Dextra Quotskuyva
- Category : 1928-births
- Type : MGP
- Profile : 4/6 - Opportunistic / Role Model
- Definition : Single
- Incarnation Cross : RAX Consciousness 3
Biography
Native American potter and artist, and a member of the fifth generation of a distinguished ancestral line of Hopi potters. In 1994 Dextra Quotskuyva was proclaimed an “Arizona Living Treasure,” and in 1998 she received the first Arizona State Museum Lifetime Achievement Award. In 2001, the Wheelwright Museum organized a 30-year retrospective exhibition of Quotskuyva's pottery, and in 2004, she received the Southwestern Association for Indian Arts Lifetime Achievement award.

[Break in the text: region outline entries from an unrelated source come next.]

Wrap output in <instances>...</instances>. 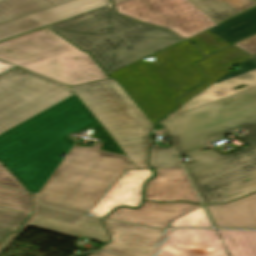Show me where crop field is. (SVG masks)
Instances as JSON below:
<instances>
[{
    "label": "crop field",
    "instance_id": "crop-field-1",
    "mask_svg": "<svg viewBox=\"0 0 256 256\" xmlns=\"http://www.w3.org/2000/svg\"><path fill=\"white\" fill-rule=\"evenodd\" d=\"M96 123L75 94L0 135V160L30 192L38 193L63 160L60 154L73 146L69 133Z\"/></svg>",
    "mask_w": 256,
    "mask_h": 256
},
{
    "label": "crop field",
    "instance_id": "crop-field-2",
    "mask_svg": "<svg viewBox=\"0 0 256 256\" xmlns=\"http://www.w3.org/2000/svg\"><path fill=\"white\" fill-rule=\"evenodd\" d=\"M49 27L88 51L107 74L183 40L120 16L112 5Z\"/></svg>",
    "mask_w": 256,
    "mask_h": 256
},
{
    "label": "crop field",
    "instance_id": "crop-field-3",
    "mask_svg": "<svg viewBox=\"0 0 256 256\" xmlns=\"http://www.w3.org/2000/svg\"><path fill=\"white\" fill-rule=\"evenodd\" d=\"M153 56L157 63L140 60L109 77L118 81L155 125L178 107L175 100L200 83L204 75L195 64L203 57L186 41Z\"/></svg>",
    "mask_w": 256,
    "mask_h": 256
},
{
    "label": "crop field",
    "instance_id": "crop-field-4",
    "mask_svg": "<svg viewBox=\"0 0 256 256\" xmlns=\"http://www.w3.org/2000/svg\"><path fill=\"white\" fill-rule=\"evenodd\" d=\"M74 146L67 158L43 188L39 201L87 214L125 170L136 169L127 156Z\"/></svg>",
    "mask_w": 256,
    "mask_h": 256
},
{
    "label": "crop field",
    "instance_id": "crop-field-5",
    "mask_svg": "<svg viewBox=\"0 0 256 256\" xmlns=\"http://www.w3.org/2000/svg\"><path fill=\"white\" fill-rule=\"evenodd\" d=\"M177 153L209 148L211 139L256 128V87L161 121Z\"/></svg>",
    "mask_w": 256,
    "mask_h": 256
},
{
    "label": "crop field",
    "instance_id": "crop-field-6",
    "mask_svg": "<svg viewBox=\"0 0 256 256\" xmlns=\"http://www.w3.org/2000/svg\"><path fill=\"white\" fill-rule=\"evenodd\" d=\"M138 169H150L152 125L114 79L70 87Z\"/></svg>",
    "mask_w": 256,
    "mask_h": 256
},
{
    "label": "crop field",
    "instance_id": "crop-field-7",
    "mask_svg": "<svg viewBox=\"0 0 256 256\" xmlns=\"http://www.w3.org/2000/svg\"><path fill=\"white\" fill-rule=\"evenodd\" d=\"M238 138L249 147L226 155L211 149L184 162L203 203L227 202L256 192V129Z\"/></svg>",
    "mask_w": 256,
    "mask_h": 256
},
{
    "label": "crop field",
    "instance_id": "crop-field-8",
    "mask_svg": "<svg viewBox=\"0 0 256 256\" xmlns=\"http://www.w3.org/2000/svg\"><path fill=\"white\" fill-rule=\"evenodd\" d=\"M75 94L19 67L0 76V134Z\"/></svg>",
    "mask_w": 256,
    "mask_h": 256
},
{
    "label": "crop field",
    "instance_id": "crop-field-9",
    "mask_svg": "<svg viewBox=\"0 0 256 256\" xmlns=\"http://www.w3.org/2000/svg\"><path fill=\"white\" fill-rule=\"evenodd\" d=\"M69 43L45 27L1 42L0 60L64 85L62 56L82 52Z\"/></svg>",
    "mask_w": 256,
    "mask_h": 256
},
{
    "label": "crop field",
    "instance_id": "crop-field-10",
    "mask_svg": "<svg viewBox=\"0 0 256 256\" xmlns=\"http://www.w3.org/2000/svg\"><path fill=\"white\" fill-rule=\"evenodd\" d=\"M117 13L163 27L187 38L215 26L187 0H126L115 4Z\"/></svg>",
    "mask_w": 256,
    "mask_h": 256
},
{
    "label": "crop field",
    "instance_id": "crop-field-11",
    "mask_svg": "<svg viewBox=\"0 0 256 256\" xmlns=\"http://www.w3.org/2000/svg\"><path fill=\"white\" fill-rule=\"evenodd\" d=\"M28 226L74 237L76 235L93 238L107 243L109 236L105 232L101 219L61 211L37 204L33 195V214L18 233L9 235L0 244V254Z\"/></svg>",
    "mask_w": 256,
    "mask_h": 256
},
{
    "label": "crop field",
    "instance_id": "crop-field-12",
    "mask_svg": "<svg viewBox=\"0 0 256 256\" xmlns=\"http://www.w3.org/2000/svg\"><path fill=\"white\" fill-rule=\"evenodd\" d=\"M112 241L101 249L123 256H154L165 231L104 220Z\"/></svg>",
    "mask_w": 256,
    "mask_h": 256
},
{
    "label": "crop field",
    "instance_id": "crop-field-13",
    "mask_svg": "<svg viewBox=\"0 0 256 256\" xmlns=\"http://www.w3.org/2000/svg\"><path fill=\"white\" fill-rule=\"evenodd\" d=\"M158 256H228L216 230L179 229L167 234Z\"/></svg>",
    "mask_w": 256,
    "mask_h": 256
},
{
    "label": "crop field",
    "instance_id": "crop-field-14",
    "mask_svg": "<svg viewBox=\"0 0 256 256\" xmlns=\"http://www.w3.org/2000/svg\"><path fill=\"white\" fill-rule=\"evenodd\" d=\"M110 0H73L0 25V41L110 4Z\"/></svg>",
    "mask_w": 256,
    "mask_h": 256
},
{
    "label": "crop field",
    "instance_id": "crop-field-15",
    "mask_svg": "<svg viewBox=\"0 0 256 256\" xmlns=\"http://www.w3.org/2000/svg\"><path fill=\"white\" fill-rule=\"evenodd\" d=\"M153 173L152 169L125 171L89 213L103 217L117 206L138 207L144 183Z\"/></svg>",
    "mask_w": 256,
    "mask_h": 256
},
{
    "label": "crop field",
    "instance_id": "crop-field-16",
    "mask_svg": "<svg viewBox=\"0 0 256 256\" xmlns=\"http://www.w3.org/2000/svg\"><path fill=\"white\" fill-rule=\"evenodd\" d=\"M241 71H234L205 89L203 92L189 100L169 116L185 112L198 106L238 93L256 86V60L251 56L241 64ZM245 85L243 88L234 89L235 86Z\"/></svg>",
    "mask_w": 256,
    "mask_h": 256
},
{
    "label": "crop field",
    "instance_id": "crop-field-17",
    "mask_svg": "<svg viewBox=\"0 0 256 256\" xmlns=\"http://www.w3.org/2000/svg\"><path fill=\"white\" fill-rule=\"evenodd\" d=\"M200 206L189 203L156 204L144 202L138 210L121 208L109 215L107 219L167 229L169 223L174 219Z\"/></svg>",
    "mask_w": 256,
    "mask_h": 256
},
{
    "label": "crop field",
    "instance_id": "crop-field-18",
    "mask_svg": "<svg viewBox=\"0 0 256 256\" xmlns=\"http://www.w3.org/2000/svg\"><path fill=\"white\" fill-rule=\"evenodd\" d=\"M156 171L157 176L146 185L145 200L199 203L181 167Z\"/></svg>",
    "mask_w": 256,
    "mask_h": 256
},
{
    "label": "crop field",
    "instance_id": "crop-field-19",
    "mask_svg": "<svg viewBox=\"0 0 256 256\" xmlns=\"http://www.w3.org/2000/svg\"><path fill=\"white\" fill-rule=\"evenodd\" d=\"M216 227L256 228V193L218 205H206Z\"/></svg>",
    "mask_w": 256,
    "mask_h": 256
},
{
    "label": "crop field",
    "instance_id": "crop-field-20",
    "mask_svg": "<svg viewBox=\"0 0 256 256\" xmlns=\"http://www.w3.org/2000/svg\"><path fill=\"white\" fill-rule=\"evenodd\" d=\"M223 50V49H222ZM221 51V50H220ZM219 52V51H218ZM250 55L238 50L233 45L227 49L214 54L198 64L204 68L207 78L203 83L178 100L182 105L189 99L203 91L205 88L231 72V67L244 62Z\"/></svg>",
    "mask_w": 256,
    "mask_h": 256
},
{
    "label": "crop field",
    "instance_id": "crop-field-21",
    "mask_svg": "<svg viewBox=\"0 0 256 256\" xmlns=\"http://www.w3.org/2000/svg\"><path fill=\"white\" fill-rule=\"evenodd\" d=\"M65 84L76 86L108 79L87 52L63 57Z\"/></svg>",
    "mask_w": 256,
    "mask_h": 256
},
{
    "label": "crop field",
    "instance_id": "crop-field-22",
    "mask_svg": "<svg viewBox=\"0 0 256 256\" xmlns=\"http://www.w3.org/2000/svg\"><path fill=\"white\" fill-rule=\"evenodd\" d=\"M209 31L229 43L253 35L256 33V8L242 13Z\"/></svg>",
    "mask_w": 256,
    "mask_h": 256
},
{
    "label": "crop field",
    "instance_id": "crop-field-23",
    "mask_svg": "<svg viewBox=\"0 0 256 256\" xmlns=\"http://www.w3.org/2000/svg\"><path fill=\"white\" fill-rule=\"evenodd\" d=\"M70 0H7L0 2V24Z\"/></svg>",
    "mask_w": 256,
    "mask_h": 256
},
{
    "label": "crop field",
    "instance_id": "crop-field-24",
    "mask_svg": "<svg viewBox=\"0 0 256 256\" xmlns=\"http://www.w3.org/2000/svg\"><path fill=\"white\" fill-rule=\"evenodd\" d=\"M231 256H256V231L218 230Z\"/></svg>",
    "mask_w": 256,
    "mask_h": 256
},
{
    "label": "crop field",
    "instance_id": "crop-field-25",
    "mask_svg": "<svg viewBox=\"0 0 256 256\" xmlns=\"http://www.w3.org/2000/svg\"><path fill=\"white\" fill-rule=\"evenodd\" d=\"M207 16L213 19L216 23L221 22L236 13L222 0H190Z\"/></svg>",
    "mask_w": 256,
    "mask_h": 256
},
{
    "label": "crop field",
    "instance_id": "crop-field-26",
    "mask_svg": "<svg viewBox=\"0 0 256 256\" xmlns=\"http://www.w3.org/2000/svg\"><path fill=\"white\" fill-rule=\"evenodd\" d=\"M0 206L30 214L31 196L0 187Z\"/></svg>",
    "mask_w": 256,
    "mask_h": 256
},
{
    "label": "crop field",
    "instance_id": "crop-field-27",
    "mask_svg": "<svg viewBox=\"0 0 256 256\" xmlns=\"http://www.w3.org/2000/svg\"><path fill=\"white\" fill-rule=\"evenodd\" d=\"M29 214L0 207V241L10 232L17 231Z\"/></svg>",
    "mask_w": 256,
    "mask_h": 256
},
{
    "label": "crop field",
    "instance_id": "crop-field-28",
    "mask_svg": "<svg viewBox=\"0 0 256 256\" xmlns=\"http://www.w3.org/2000/svg\"><path fill=\"white\" fill-rule=\"evenodd\" d=\"M188 40L193 42L205 56L230 45L207 30Z\"/></svg>",
    "mask_w": 256,
    "mask_h": 256
},
{
    "label": "crop field",
    "instance_id": "crop-field-29",
    "mask_svg": "<svg viewBox=\"0 0 256 256\" xmlns=\"http://www.w3.org/2000/svg\"><path fill=\"white\" fill-rule=\"evenodd\" d=\"M171 147H159L153 144L150 149V165L154 168L180 166Z\"/></svg>",
    "mask_w": 256,
    "mask_h": 256
},
{
    "label": "crop field",
    "instance_id": "crop-field-30",
    "mask_svg": "<svg viewBox=\"0 0 256 256\" xmlns=\"http://www.w3.org/2000/svg\"><path fill=\"white\" fill-rule=\"evenodd\" d=\"M192 226V227H211L202 207L176 219L170 227Z\"/></svg>",
    "mask_w": 256,
    "mask_h": 256
},
{
    "label": "crop field",
    "instance_id": "crop-field-31",
    "mask_svg": "<svg viewBox=\"0 0 256 256\" xmlns=\"http://www.w3.org/2000/svg\"><path fill=\"white\" fill-rule=\"evenodd\" d=\"M0 184L26 191L18 181L0 164Z\"/></svg>",
    "mask_w": 256,
    "mask_h": 256
},
{
    "label": "crop field",
    "instance_id": "crop-field-32",
    "mask_svg": "<svg viewBox=\"0 0 256 256\" xmlns=\"http://www.w3.org/2000/svg\"><path fill=\"white\" fill-rule=\"evenodd\" d=\"M225 1L237 14L256 5V0H223Z\"/></svg>",
    "mask_w": 256,
    "mask_h": 256
},
{
    "label": "crop field",
    "instance_id": "crop-field-33",
    "mask_svg": "<svg viewBox=\"0 0 256 256\" xmlns=\"http://www.w3.org/2000/svg\"><path fill=\"white\" fill-rule=\"evenodd\" d=\"M234 46L253 55L256 53V36L240 41L234 44Z\"/></svg>",
    "mask_w": 256,
    "mask_h": 256
},
{
    "label": "crop field",
    "instance_id": "crop-field-34",
    "mask_svg": "<svg viewBox=\"0 0 256 256\" xmlns=\"http://www.w3.org/2000/svg\"><path fill=\"white\" fill-rule=\"evenodd\" d=\"M13 67L15 66L5 63L3 61H0V73L5 72Z\"/></svg>",
    "mask_w": 256,
    "mask_h": 256
},
{
    "label": "crop field",
    "instance_id": "crop-field-35",
    "mask_svg": "<svg viewBox=\"0 0 256 256\" xmlns=\"http://www.w3.org/2000/svg\"><path fill=\"white\" fill-rule=\"evenodd\" d=\"M90 256H116V255H113V254H110V253H106V252H95V253H93Z\"/></svg>",
    "mask_w": 256,
    "mask_h": 256
},
{
    "label": "crop field",
    "instance_id": "crop-field-36",
    "mask_svg": "<svg viewBox=\"0 0 256 256\" xmlns=\"http://www.w3.org/2000/svg\"><path fill=\"white\" fill-rule=\"evenodd\" d=\"M255 59H256V55L255 56H253Z\"/></svg>",
    "mask_w": 256,
    "mask_h": 256
},
{
    "label": "crop field",
    "instance_id": "crop-field-37",
    "mask_svg": "<svg viewBox=\"0 0 256 256\" xmlns=\"http://www.w3.org/2000/svg\"><path fill=\"white\" fill-rule=\"evenodd\" d=\"M116 1H119V0H114V2H116Z\"/></svg>",
    "mask_w": 256,
    "mask_h": 256
},
{
    "label": "crop field",
    "instance_id": "crop-field-38",
    "mask_svg": "<svg viewBox=\"0 0 256 256\" xmlns=\"http://www.w3.org/2000/svg\"><path fill=\"white\" fill-rule=\"evenodd\" d=\"M0 1H4V0H0Z\"/></svg>",
    "mask_w": 256,
    "mask_h": 256
}]
</instances>
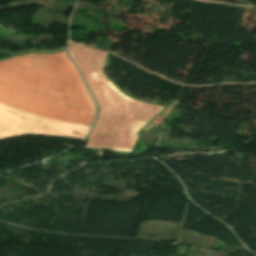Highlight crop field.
<instances>
[{
    "mask_svg": "<svg viewBox=\"0 0 256 256\" xmlns=\"http://www.w3.org/2000/svg\"><path fill=\"white\" fill-rule=\"evenodd\" d=\"M0 102L63 121L92 124L94 103L65 51L0 61ZM0 103V139L24 134L83 138L88 125L41 117Z\"/></svg>",
    "mask_w": 256,
    "mask_h": 256,
    "instance_id": "8a807250",
    "label": "crop field"
},
{
    "mask_svg": "<svg viewBox=\"0 0 256 256\" xmlns=\"http://www.w3.org/2000/svg\"><path fill=\"white\" fill-rule=\"evenodd\" d=\"M69 54L80 68L100 109L84 147L130 152L137 139L136 132L162 108L128 98L106 78L102 68L107 52L70 42Z\"/></svg>",
    "mask_w": 256,
    "mask_h": 256,
    "instance_id": "ac0d7876",
    "label": "crop field"
}]
</instances>
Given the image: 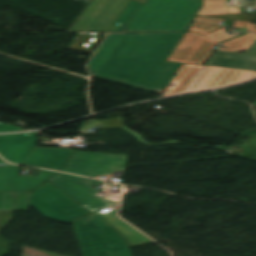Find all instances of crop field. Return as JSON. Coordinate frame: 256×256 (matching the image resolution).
I'll list each match as a JSON object with an SVG mask.
<instances>
[{
    "mask_svg": "<svg viewBox=\"0 0 256 256\" xmlns=\"http://www.w3.org/2000/svg\"><path fill=\"white\" fill-rule=\"evenodd\" d=\"M185 32L110 34L89 63L93 77L156 92L180 64L164 60Z\"/></svg>",
    "mask_w": 256,
    "mask_h": 256,
    "instance_id": "crop-field-1",
    "label": "crop field"
},
{
    "mask_svg": "<svg viewBox=\"0 0 256 256\" xmlns=\"http://www.w3.org/2000/svg\"><path fill=\"white\" fill-rule=\"evenodd\" d=\"M72 223L83 256H132L126 240L113 227L96 226L91 215Z\"/></svg>",
    "mask_w": 256,
    "mask_h": 256,
    "instance_id": "crop-field-2",
    "label": "crop field"
},
{
    "mask_svg": "<svg viewBox=\"0 0 256 256\" xmlns=\"http://www.w3.org/2000/svg\"><path fill=\"white\" fill-rule=\"evenodd\" d=\"M30 205L45 217L64 223L89 214V211L48 182L31 193Z\"/></svg>",
    "mask_w": 256,
    "mask_h": 256,
    "instance_id": "crop-field-3",
    "label": "crop field"
},
{
    "mask_svg": "<svg viewBox=\"0 0 256 256\" xmlns=\"http://www.w3.org/2000/svg\"><path fill=\"white\" fill-rule=\"evenodd\" d=\"M129 0H93L72 31L108 32Z\"/></svg>",
    "mask_w": 256,
    "mask_h": 256,
    "instance_id": "crop-field-4",
    "label": "crop field"
},
{
    "mask_svg": "<svg viewBox=\"0 0 256 256\" xmlns=\"http://www.w3.org/2000/svg\"><path fill=\"white\" fill-rule=\"evenodd\" d=\"M49 181L92 213L116 203L95 195L97 191L93 189L92 186L100 184L99 181L84 179L64 173L57 175Z\"/></svg>",
    "mask_w": 256,
    "mask_h": 256,
    "instance_id": "crop-field-5",
    "label": "crop field"
},
{
    "mask_svg": "<svg viewBox=\"0 0 256 256\" xmlns=\"http://www.w3.org/2000/svg\"><path fill=\"white\" fill-rule=\"evenodd\" d=\"M125 155L75 152L65 172L91 176L124 171Z\"/></svg>",
    "mask_w": 256,
    "mask_h": 256,
    "instance_id": "crop-field-6",
    "label": "crop field"
},
{
    "mask_svg": "<svg viewBox=\"0 0 256 256\" xmlns=\"http://www.w3.org/2000/svg\"><path fill=\"white\" fill-rule=\"evenodd\" d=\"M217 43L187 32L167 61L202 65Z\"/></svg>",
    "mask_w": 256,
    "mask_h": 256,
    "instance_id": "crop-field-7",
    "label": "crop field"
},
{
    "mask_svg": "<svg viewBox=\"0 0 256 256\" xmlns=\"http://www.w3.org/2000/svg\"><path fill=\"white\" fill-rule=\"evenodd\" d=\"M255 76L256 72L252 71L206 66L189 92L232 85L240 81L251 79Z\"/></svg>",
    "mask_w": 256,
    "mask_h": 256,
    "instance_id": "crop-field-8",
    "label": "crop field"
},
{
    "mask_svg": "<svg viewBox=\"0 0 256 256\" xmlns=\"http://www.w3.org/2000/svg\"><path fill=\"white\" fill-rule=\"evenodd\" d=\"M37 133L0 135V155L11 163L24 165L36 147Z\"/></svg>",
    "mask_w": 256,
    "mask_h": 256,
    "instance_id": "crop-field-9",
    "label": "crop field"
},
{
    "mask_svg": "<svg viewBox=\"0 0 256 256\" xmlns=\"http://www.w3.org/2000/svg\"><path fill=\"white\" fill-rule=\"evenodd\" d=\"M118 204L92 214L96 225L113 226L127 240L129 248L154 243L116 216Z\"/></svg>",
    "mask_w": 256,
    "mask_h": 256,
    "instance_id": "crop-field-10",
    "label": "crop field"
},
{
    "mask_svg": "<svg viewBox=\"0 0 256 256\" xmlns=\"http://www.w3.org/2000/svg\"><path fill=\"white\" fill-rule=\"evenodd\" d=\"M205 65L256 71V41L244 53L215 51Z\"/></svg>",
    "mask_w": 256,
    "mask_h": 256,
    "instance_id": "crop-field-11",
    "label": "crop field"
},
{
    "mask_svg": "<svg viewBox=\"0 0 256 256\" xmlns=\"http://www.w3.org/2000/svg\"><path fill=\"white\" fill-rule=\"evenodd\" d=\"M72 151L71 149L34 148L25 165L61 171Z\"/></svg>",
    "mask_w": 256,
    "mask_h": 256,
    "instance_id": "crop-field-12",
    "label": "crop field"
},
{
    "mask_svg": "<svg viewBox=\"0 0 256 256\" xmlns=\"http://www.w3.org/2000/svg\"><path fill=\"white\" fill-rule=\"evenodd\" d=\"M232 20L227 21L226 27H221L209 34H206L209 38L225 45L220 51L235 52L237 50H247L250 45L256 40L255 34L246 33L239 37L224 33L227 28L231 26Z\"/></svg>",
    "mask_w": 256,
    "mask_h": 256,
    "instance_id": "crop-field-13",
    "label": "crop field"
},
{
    "mask_svg": "<svg viewBox=\"0 0 256 256\" xmlns=\"http://www.w3.org/2000/svg\"><path fill=\"white\" fill-rule=\"evenodd\" d=\"M202 69L203 66L183 64L171 81L172 83L176 84L175 87L166 88L163 96L186 92Z\"/></svg>",
    "mask_w": 256,
    "mask_h": 256,
    "instance_id": "crop-field-14",
    "label": "crop field"
},
{
    "mask_svg": "<svg viewBox=\"0 0 256 256\" xmlns=\"http://www.w3.org/2000/svg\"><path fill=\"white\" fill-rule=\"evenodd\" d=\"M229 0H203V5L197 15L211 14H234L240 13L237 6H227ZM247 21L256 22V11H250L247 14Z\"/></svg>",
    "mask_w": 256,
    "mask_h": 256,
    "instance_id": "crop-field-15",
    "label": "crop field"
},
{
    "mask_svg": "<svg viewBox=\"0 0 256 256\" xmlns=\"http://www.w3.org/2000/svg\"><path fill=\"white\" fill-rule=\"evenodd\" d=\"M194 23L188 31H193L201 34L208 33L218 27H221L220 22H226L224 19L195 16Z\"/></svg>",
    "mask_w": 256,
    "mask_h": 256,
    "instance_id": "crop-field-16",
    "label": "crop field"
},
{
    "mask_svg": "<svg viewBox=\"0 0 256 256\" xmlns=\"http://www.w3.org/2000/svg\"><path fill=\"white\" fill-rule=\"evenodd\" d=\"M140 5L136 1L130 0L109 32H122Z\"/></svg>",
    "mask_w": 256,
    "mask_h": 256,
    "instance_id": "crop-field-17",
    "label": "crop field"
},
{
    "mask_svg": "<svg viewBox=\"0 0 256 256\" xmlns=\"http://www.w3.org/2000/svg\"><path fill=\"white\" fill-rule=\"evenodd\" d=\"M233 28H242V31L254 30L256 33V24L234 21Z\"/></svg>",
    "mask_w": 256,
    "mask_h": 256,
    "instance_id": "crop-field-18",
    "label": "crop field"
},
{
    "mask_svg": "<svg viewBox=\"0 0 256 256\" xmlns=\"http://www.w3.org/2000/svg\"><path fill=\"white\" fill-rule=\"evenodd\" d=\"M15 131H22V129L0 123V132H15Z\"/></svg>",
    "mask_w": 256,
    "mask_h": 256,
    "instance_id": "crop-field-19",
    "label": "crop field"
},
{
    "mask_svg": "<svg viewBox=\"0 0 256 256\" xmlns=\"http://www.w3.org/2000/svg\"><path fill=\"white\" fill-rule=\"evenodd\" d=\"M0 165H7L3 160L0 159Z\"/></svg>",
    "mask_w": 256,
    "mask_h": 256,
    "instance_id": "crop-field-20",
    "label": "crop field"
},
{
    "mask_svg": "<svg viewBox=\"0 0 256 256\" xmlns=\"http://www.w3.org/2000/svg\"><path fill=\"white\" fill-rule=\"evenodd\" d=\"M200 1H202V0H200Z\"/></svg>",
    "mask_w": 256,
    "mask_h": 256,
    "instance_id": "crop-field-21",
    "label": "crop field"
},
{
    "mask_svg": "<svg viewBox=\"0 0 256 256\" xmlns=\"http://www.w3.org/2000/svg\"><path fill=\"white\" fill-rule=\"evenodd\" d=\"M256 105V104H255Z\"/></svg>",
    "mask_w": 256,
    "mask_h": 256,
    "instance_id": "crop-field-22",
    "label": "crop field"
}]
</instances>
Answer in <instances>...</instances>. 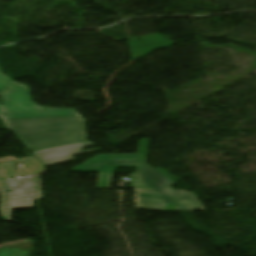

Dextra began her artistic career in 1967, following Nampeyo’s rich heritage rooted in Sikyatki decorations. At first, following the advice of her mother to stay true to the old styles, Dextra’s design repertoire was limited to traditional Nampeyo migration and bird designs. After her mother died in 1985, Dextra felt at greater liberty to express her personal creativity. She was the first Nampeyo potter to produce a commodity for public consumption.
Quotskuyva experiments with the traditional materials usually used for pottery, gathering clay from different sources from her reservation and creating variations on the characteristic orange, tan, and brown hues of Hopi bonfire pots. For the decorations, she uses bee-weed plant for the black and native clay slips for the red.